Determines whether to include introns or exons in the
output
--outprefix OUTPREFIX
Prefix for output file
As a side note, when you run this script in 'intron' mode, the start/end positions currently include the exon base that flanks the intron on each side.
Another approach you might try for extracting splice junctions from a TALON GTF file would be to use the TranscriptClean utility described here. Outputs from this script follow the STAR splice junction output format, which is described in the STAR manual (section 4.4) here.
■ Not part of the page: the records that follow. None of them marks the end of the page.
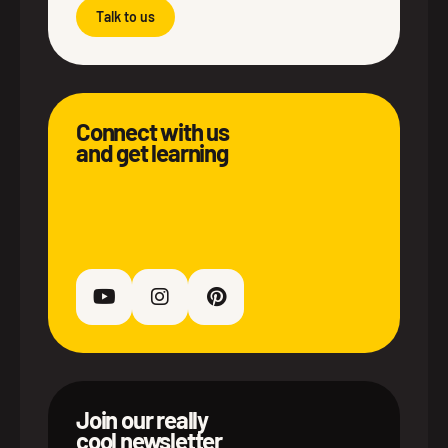
Talk to us
Connect with us
and get learning
Join our really
cool newsletter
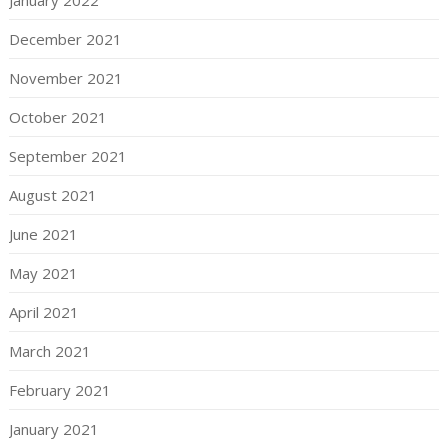
January 2022
December 2021
November 2021
October 2021
September 2021
August 2021
June 2021
May 2021
April 2021
March 2021
February 2021
January 2021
I hope this helps, but don't hesitate to reach out if you have more questions! Best, Dana
Hi Dana,
Thanks for your help. I am trying to run this script and it's either extremely slow or getting stuck. I subsetted my gtf by chromosome and took the smallest one (chrM in my case, with 48 total lines in the gtf) and the script is still running. Is that the expected speed or do you think there is another issue?
here is the code I'm running:
~/talon/talon-4.4.2/python/bin/talon_get_sjs --gtf ${file} --ref ~/gencode.v31.annotation.gtf --mode intron --outprefix intron
Thanks for letting us know- we'll look into it some more.
The reason it's taking so long with your current command is because your --ref file is the entire annotation. If you want to run just chrM, consider subsetting the reference GTF also.
Hey, we just fixed how long things were taking. It should run MUCH faster now, and you should be able to do so with full gtfs. Let us know if it's working for you!
Hi, I noticed that there was mention of an exon-based comparison tool but cannot find that option in the talon commands. I am trying to quantify differences in 3' and 5' exon boundaries compared with known isoforms and this would be extremely helpful. Thank you!